Кирпачека просто тряхнуло от возмущения. Как фельдшер, всю свою жизнь посвятивший спасению людей, может быть таким равнодушным? Как он может вот так спокойно взирать на мучения несчастного? Как может так цинично разговаривать с больным? В университете профессора всегда подчеркивали, что пациенты нуждаются в добром слове не меньше, чем в медицинской помощи!
– Зачем жить-то, голубчик? – повторил фельдшер. – Так бессмысленно-с?
– Да Дракула его знает, – вздохнул каменный великан. – Хто ж мне позволит со смыслами жить-та?
– А кто запретит? – поинтересовался Кирпачек, начиная что-то понимать в методах местного лекаря.
– Так ить муниципалитет не даст смыслы жизненные осуществлять, – пожаловался великан и вздохнул. – Вот с самого что ни на есть детства мечтал людям добро приносить. Хотел покой-порядок охранять, сторожем ночным быть-работать. Эх-м-ма, как бы я ходил-бродил по улицам и нараспев так говорил: «Спите спокойно, горожане-сограждане!»

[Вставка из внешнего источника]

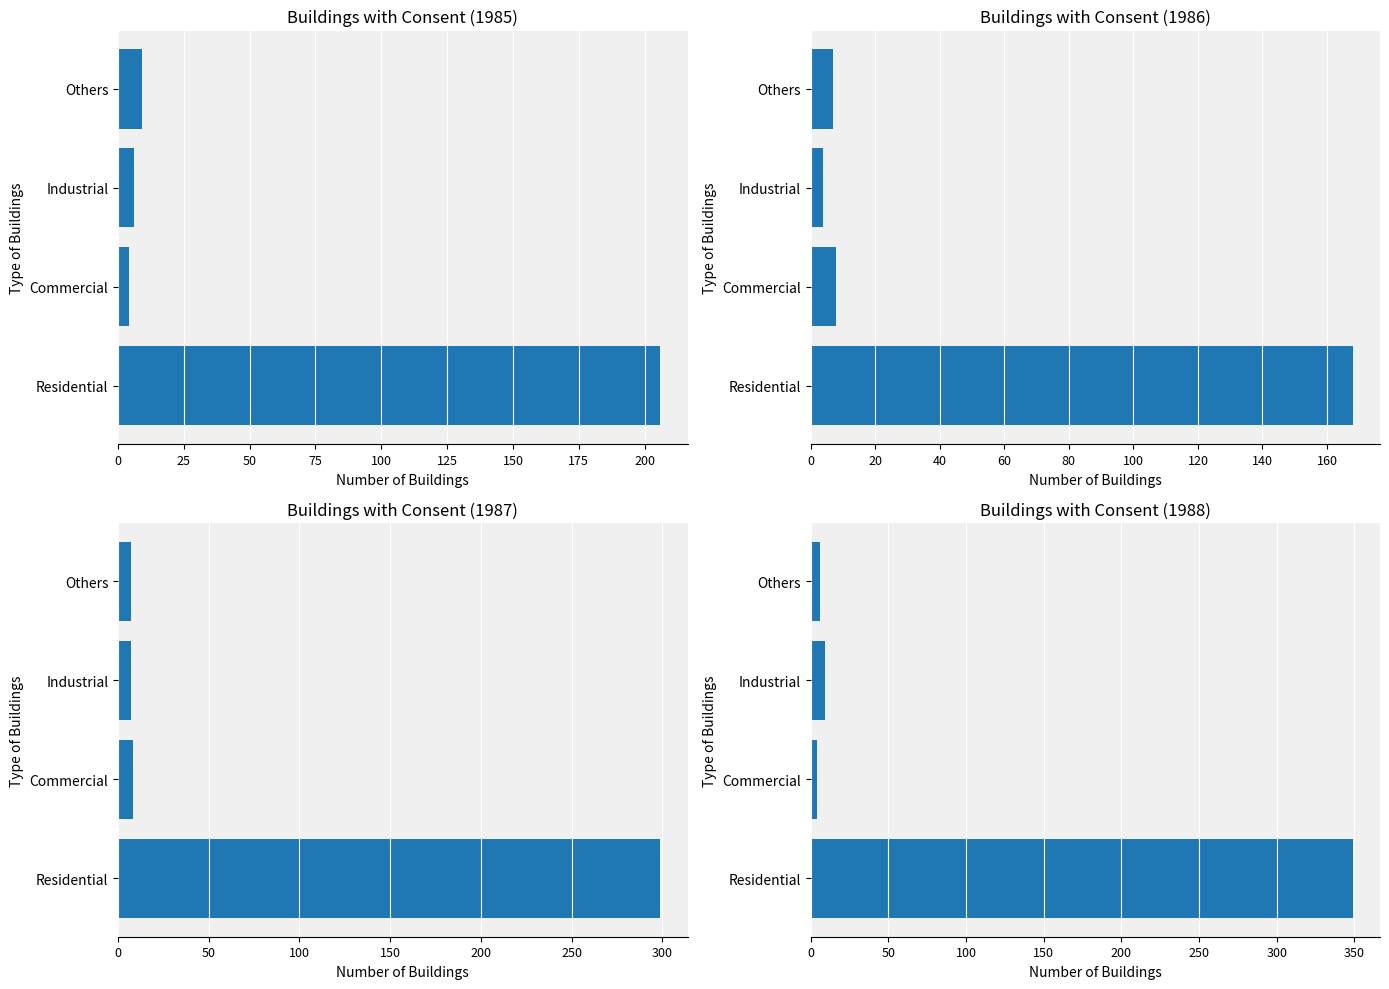

Reading left to right, transcribe all the data shown in this chart.

1985: Residential=206	Commercial=4	Industrial=6	Others=9
1986: Residential=168	Commercial=8	Industrial=4	Others=7
1987: Residential=299	Commercial=8	Industrial=7	Others=7
1988: Residential=349	Commercial=4	Industrial=9	Others=6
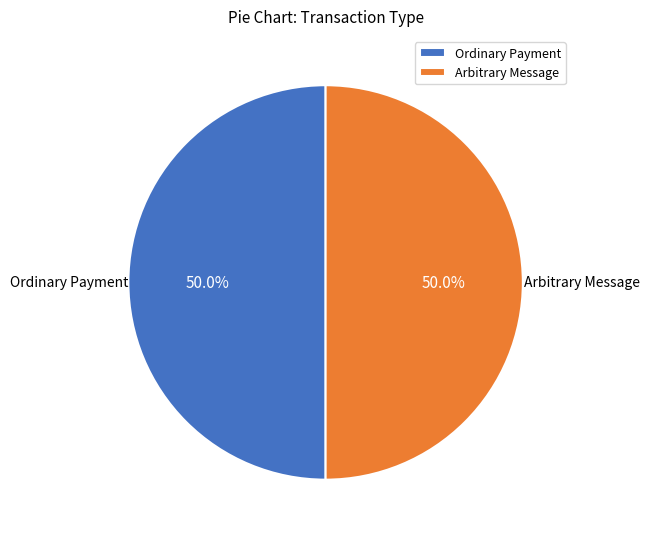

How much of the chart is everything except Arbitrary Message?

50.0%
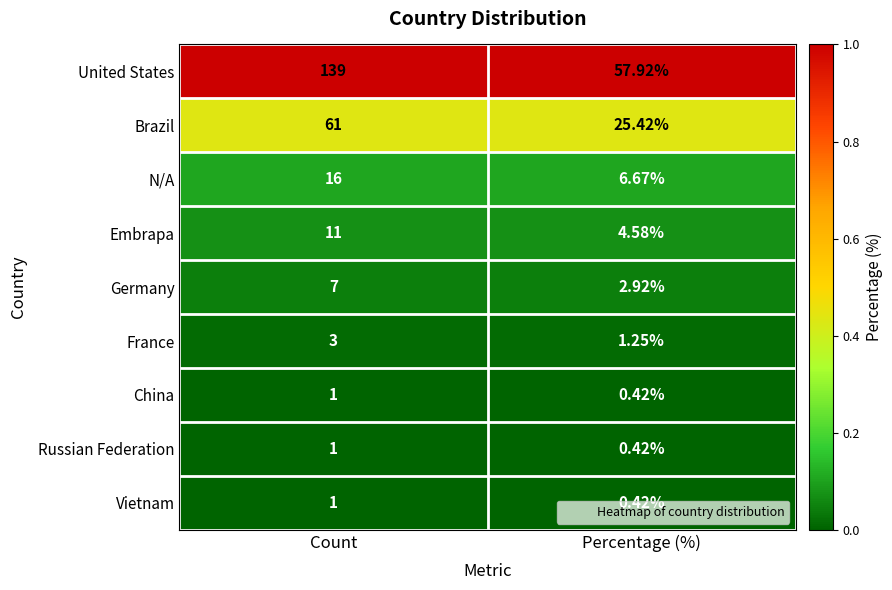

Rank the categories by China value from lowest to highest.

Percentage (%), Count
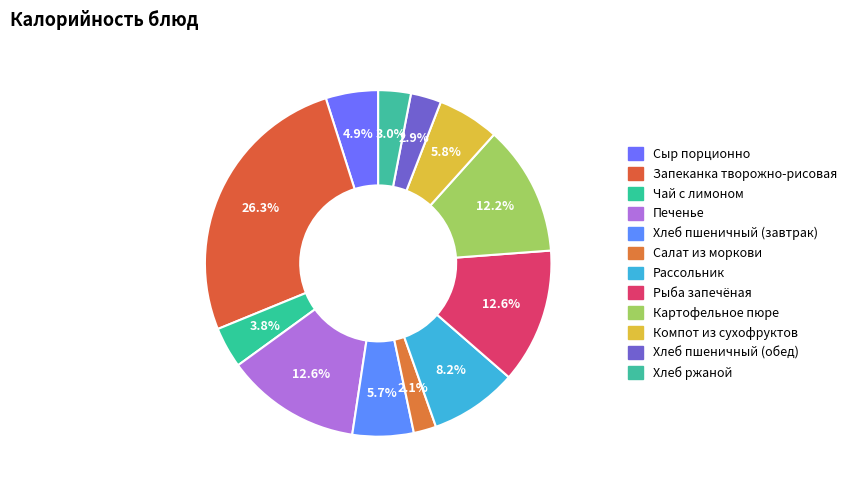

To the nearest percent, what portion does Хлеб пшеничный (обед) represent?

3%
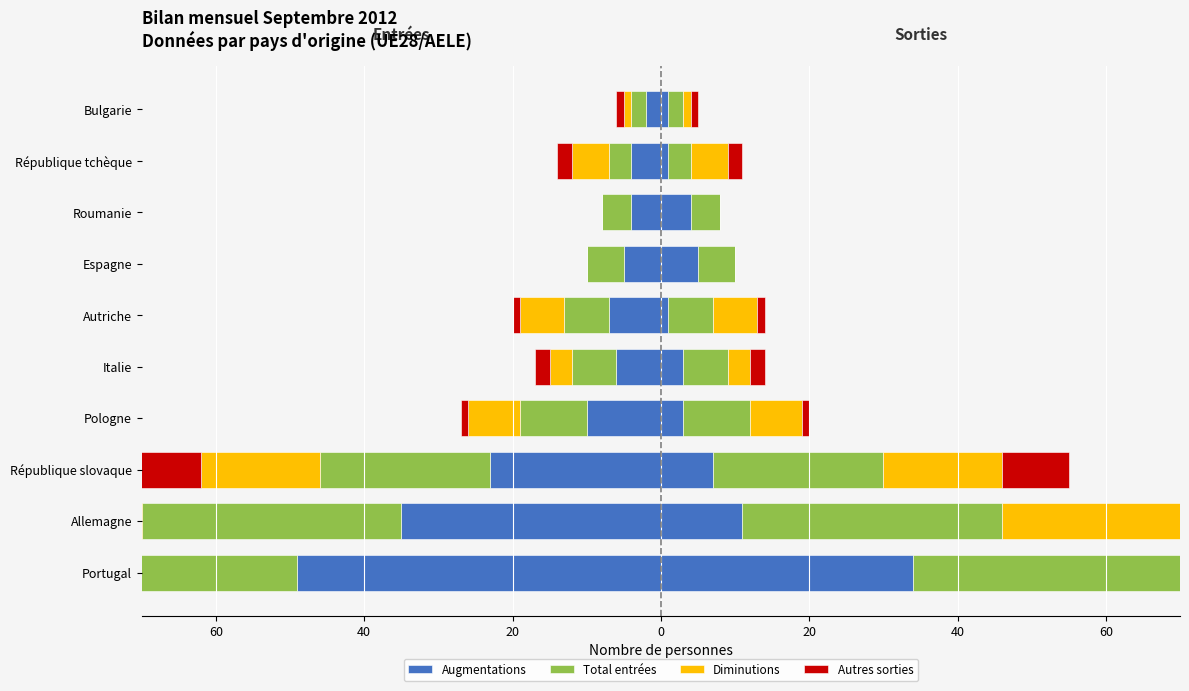

What is the smallest value displayed?

-49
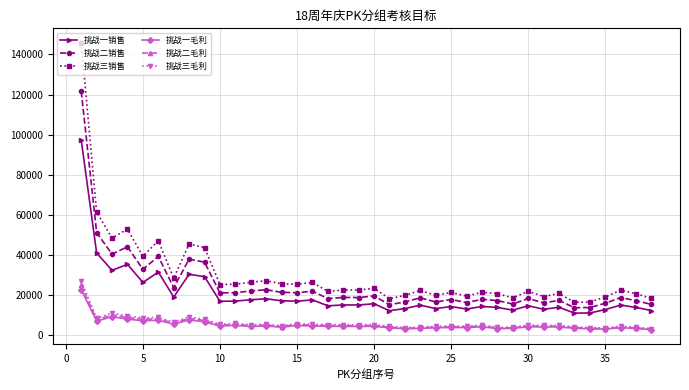

True or false: 挑战一销售 and 挑战三销售 intersect in this chart.

False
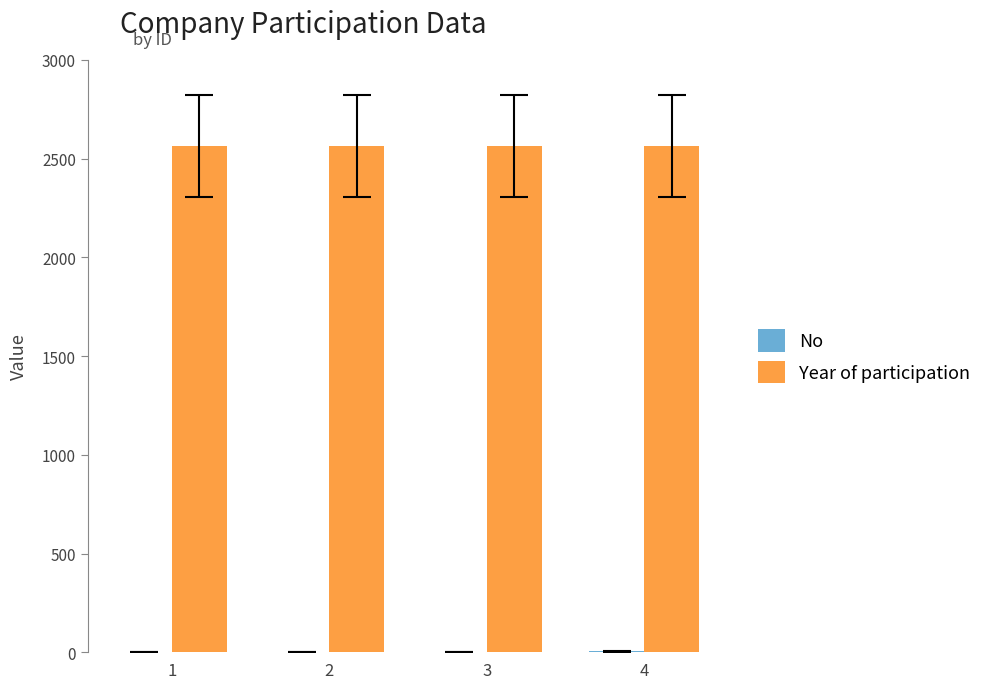

What is the greatest value displayed?

2563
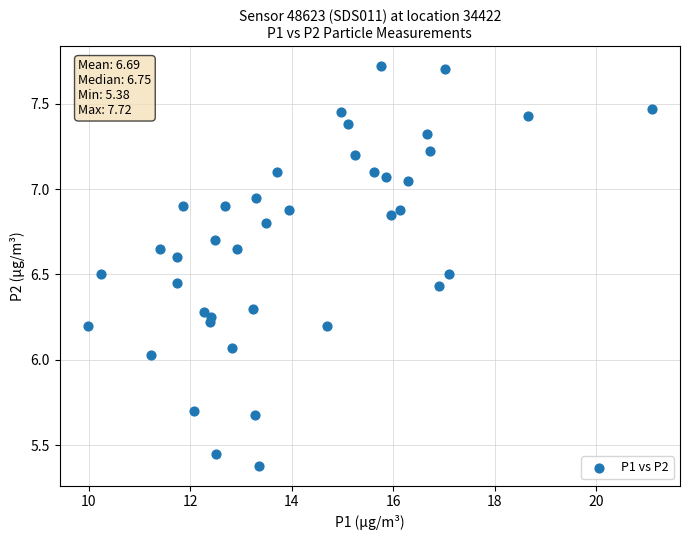

What is the range of Y values (max minus min)?

2.3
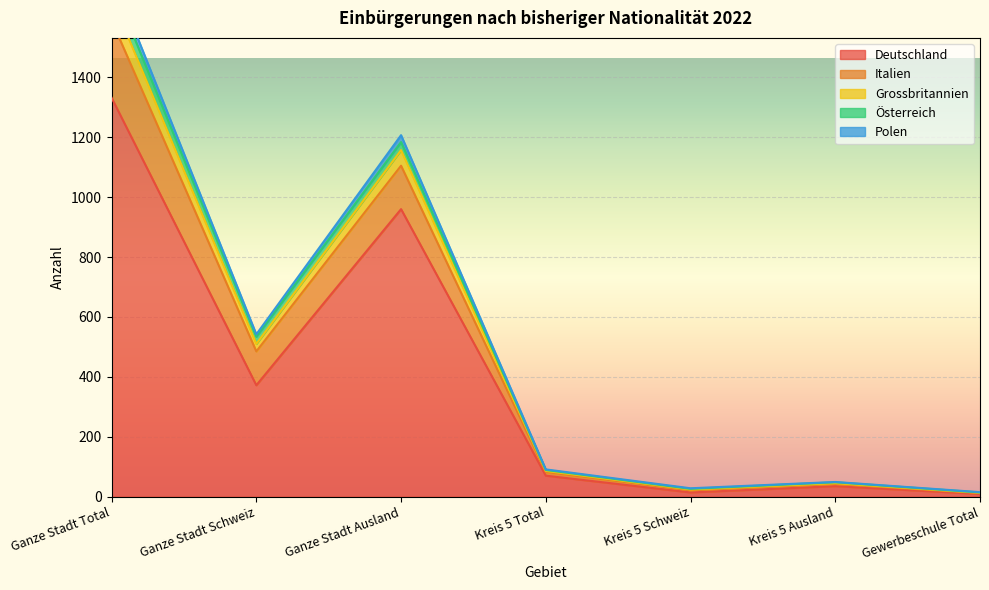

In Polen, how many points are lower than both neighbors (excluding endpoints)?

2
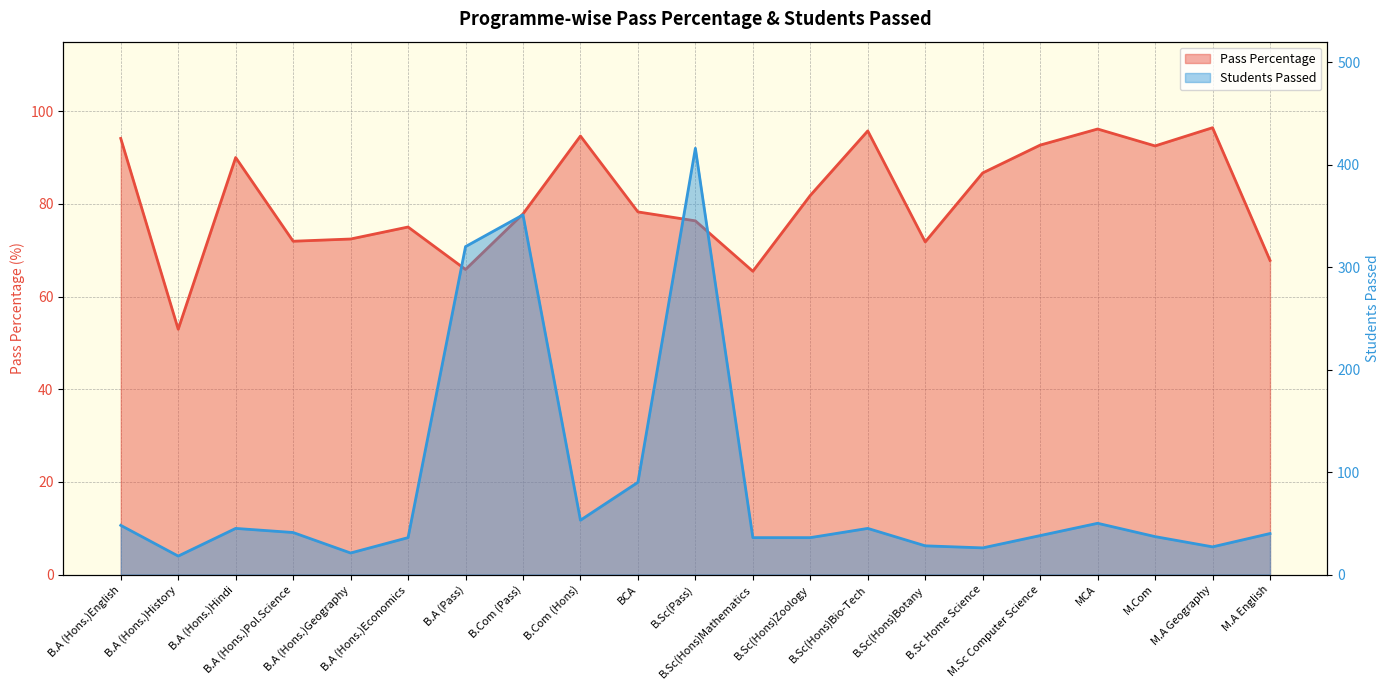

What is the minimum value shown in the chart?

18.0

– А сейчас вы чем занимаетесь? – поинтересовался вампир.
– Дык, скобяными изделиями промышляю, лавка у меня, чтоб ей провалиться в самый что ни на есть рай! – и каменный великан горестно вздохнул.
– Так пусть валится, – благодушно разрешил фельдшер. – Идите, милок, в муниципалитет и добивайтесь вакансии ночного сторожа-с. А иначе жить вам действительно-с незачем.
Каменный великан пристально посмотрел на гнома и, неопределенно хрюкнув, видимо, пришел к какому-то решению. Он выпрямился, все же зацепив макушкой потолок, потом расправил плечи и прерывающимся от волнения голосом сказал:
– Благодарствую, дохтур!
Кирпачек не поверил глазам – наросты камнеедки, будто щупальца испуганного спрута, сползли с великанского затылка, зашевелились под просторной одеждой из мешковины, совсем маленькими струйками стекли к босым ступням и, юркнув куда-то под плоские пластины ногтей, затаились.
Каменный великан покинул кабинет старого лекаря абсолютно здоровым.
Больше посетителей не было, и фельдшер, кивнув Кирпачеку, встал из-за стола.
– Пойдемте, юноша, проводите старика до дома.
Они, покинув медпункт, вышли на залитый бордовыми вечерними лучами проспект. В здании муниципалитета бушевал каменный великан. Его зычный голос вырывался из помещения и, выбивая стекла, разносился по городу.
– Кажется, наш общий друг все же получит работу, – заметил фельдшер Тоб, лукаво поглядев на недавнего студента.
– Не ожидал увидеть здесь такого! – восхитился Кирпачек.
– Конечно, в нашем-то Мухосранске разве может быть что-то достойное внимания? – Фельдшер иронично улыбнулся. – Вы, молодой дипломированный вампир, наверное, ожидали увидеть устаревшие банки на спинах простуженных, кучу вставленных во всевозможные отверстия клизм и поставленных градусников? – полюбопытствовал старик, на что смутившийся обладатель черного диплома об окончании института имени Франкенштейна кивнул.